• What you should do
Write the records below out again. Match them exactly.

• Entries shown
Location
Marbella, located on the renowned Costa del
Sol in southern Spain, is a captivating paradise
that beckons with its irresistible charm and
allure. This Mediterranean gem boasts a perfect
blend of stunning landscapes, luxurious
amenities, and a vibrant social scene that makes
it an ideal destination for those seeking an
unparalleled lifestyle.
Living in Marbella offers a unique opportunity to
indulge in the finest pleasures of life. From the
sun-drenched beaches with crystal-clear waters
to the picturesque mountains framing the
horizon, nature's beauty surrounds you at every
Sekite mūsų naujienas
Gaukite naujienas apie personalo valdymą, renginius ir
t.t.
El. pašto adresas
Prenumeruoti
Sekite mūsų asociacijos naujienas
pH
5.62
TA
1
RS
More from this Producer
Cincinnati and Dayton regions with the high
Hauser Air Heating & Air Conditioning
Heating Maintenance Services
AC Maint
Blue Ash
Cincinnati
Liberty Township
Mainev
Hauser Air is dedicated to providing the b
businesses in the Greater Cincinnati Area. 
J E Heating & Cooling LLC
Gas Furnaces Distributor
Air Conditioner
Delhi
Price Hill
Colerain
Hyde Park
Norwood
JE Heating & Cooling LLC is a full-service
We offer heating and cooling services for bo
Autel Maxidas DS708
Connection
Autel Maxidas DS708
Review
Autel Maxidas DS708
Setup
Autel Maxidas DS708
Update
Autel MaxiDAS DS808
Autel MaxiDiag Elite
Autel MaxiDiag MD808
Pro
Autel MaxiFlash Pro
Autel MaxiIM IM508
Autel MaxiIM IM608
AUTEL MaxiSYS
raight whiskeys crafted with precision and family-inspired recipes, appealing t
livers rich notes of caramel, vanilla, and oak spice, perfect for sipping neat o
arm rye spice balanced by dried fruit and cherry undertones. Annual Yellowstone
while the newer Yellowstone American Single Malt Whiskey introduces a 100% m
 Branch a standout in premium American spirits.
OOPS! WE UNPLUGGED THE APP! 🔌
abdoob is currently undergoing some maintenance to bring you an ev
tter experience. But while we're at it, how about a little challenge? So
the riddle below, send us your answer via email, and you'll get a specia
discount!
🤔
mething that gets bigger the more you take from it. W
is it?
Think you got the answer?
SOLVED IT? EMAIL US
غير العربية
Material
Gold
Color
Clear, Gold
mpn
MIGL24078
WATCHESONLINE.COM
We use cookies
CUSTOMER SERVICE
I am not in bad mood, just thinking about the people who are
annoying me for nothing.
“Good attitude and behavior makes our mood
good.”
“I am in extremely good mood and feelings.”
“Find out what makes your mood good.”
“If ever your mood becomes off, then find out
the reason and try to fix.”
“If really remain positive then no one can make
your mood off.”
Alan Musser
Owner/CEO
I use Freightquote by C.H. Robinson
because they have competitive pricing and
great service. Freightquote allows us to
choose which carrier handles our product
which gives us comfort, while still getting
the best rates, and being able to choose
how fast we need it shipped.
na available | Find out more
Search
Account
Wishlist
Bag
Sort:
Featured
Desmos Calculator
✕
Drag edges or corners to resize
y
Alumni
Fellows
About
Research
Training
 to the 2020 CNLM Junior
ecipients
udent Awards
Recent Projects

• Task result
Location
Marbella, located on the renowned Costa del
Sol in southern Spain, is a captivating paradise
that beckons with its irresistible charm and
allure. This Mediterranean gem boasts a perfect
blend of stunning landscapes, luxurious
amenities, and a vibrant social scene that makes
it an ideal destination for those seeking an
unparalleled lifestyle.
Living in Marbella offers a unique opportunity to
indulge in the finest pleasures of life. From the
sun-drenched beaches with crystal-clear waters
to the picturesque mountains framing the
horizon, nature's beauty surrounds you at every
Sekite mūsų naujienas
Gaukite naujienas apie personalo valdymą, renginius ir
t.t.
El. pašto adresas
Prenumeruoti
Sekite mūsų asociacijos naujienas
pH
5.62
TA
1
RS
More from this Producer
Cincinnati and Dayton regions with the high
Hauser Air Heating & Air Conditioning
Heating Maintenance Services
AC Maint
Blue Ash
Cincinnati
Liberty Township
Mainev
Hauser Air is dedicated to providing the b
businesses in the Greater Cincinnati Area. 
J E Heating & Cooling LLC
Gas Furnaces Distributor
Air Conditioner
Delhi
Price Hill
Colerain
Hyde Park
Norwood
JE Heating & Cooling LLC is a full-service
We offer heating and cooling services for bo
Autel Maxidas DS708
Connection
Autel Maxidas DS708
Review
Autel Maxidas DS708
Setup
Autel Maxidas DS708
Update
Autel MaxiDAS DS808
Autel MaxiDiag Elite
Autel MaxiDiag MD808
Pro
Autel MaxiFlash Pro
Autel MaxiIM IM508
Autel MaxiIM IM608
AUTEL MaxiSYS
raight whiskeys crafted with precision and family-inspired recipes, appealing t
livers rich notes of caramel, vanilla, and oak spice, perfect for sipping neat o
arm rye spice balanced by dried fruit and cherry undertones. Annual Yellowstone
while the newer Yellowstone American Single Malt Whiskey introduces a 100% m
 Branch a standout in premium American spirits.
OOPS! WE UNPLUGGED THE APP! 🔌
abdoob is currently undergoing some maintenance to bring you an ev
tter experience. But while we're at it, how about a little challenge? So
the riddle below, send us your answer via email, and you'll get a specia
discount!
🤔
mething that gets bigger the more you take from it. W
is it?
Think you got the answer?
SOLVED IT? EMAIL US
غير العربية
Material
Gold
Color
Clear, Gold
mpn
MIGL24078
WATCHESONLINE.COM
We use cookies
CUSTOMER SERVICE
I am not in bad mood, just thinking about the people who are
annoying me for nothing.
“Good attitude and behavior makes our mood
good.”
“I am in extremely good mood and feelings.”
“Find out what makes your mood good.”
“If ever your mood becomes off, then find out
the reason and try to fix.”
“If really remain positive then no one can make
your mood off.”
Alan Musser
Owner/CEO
I use Freightquote by C.H. Robinson
because they have competitive pricing and
great service. Freightquote allows us to
choose which carrier handles our product
which gives us comfort, while still getting
the best rates, and being able to choose
how fast we need it shipped.
na available | Find out more
Search
Account
Wishlist
Bag
Sort:
Featured
Desmos Calculator
✕
Drag edges or corners to resize
y
Alumni
Fellows
About
Research
Training
 to the 2020 CNLM Junior
ecipients
udent Awards
Recent Projects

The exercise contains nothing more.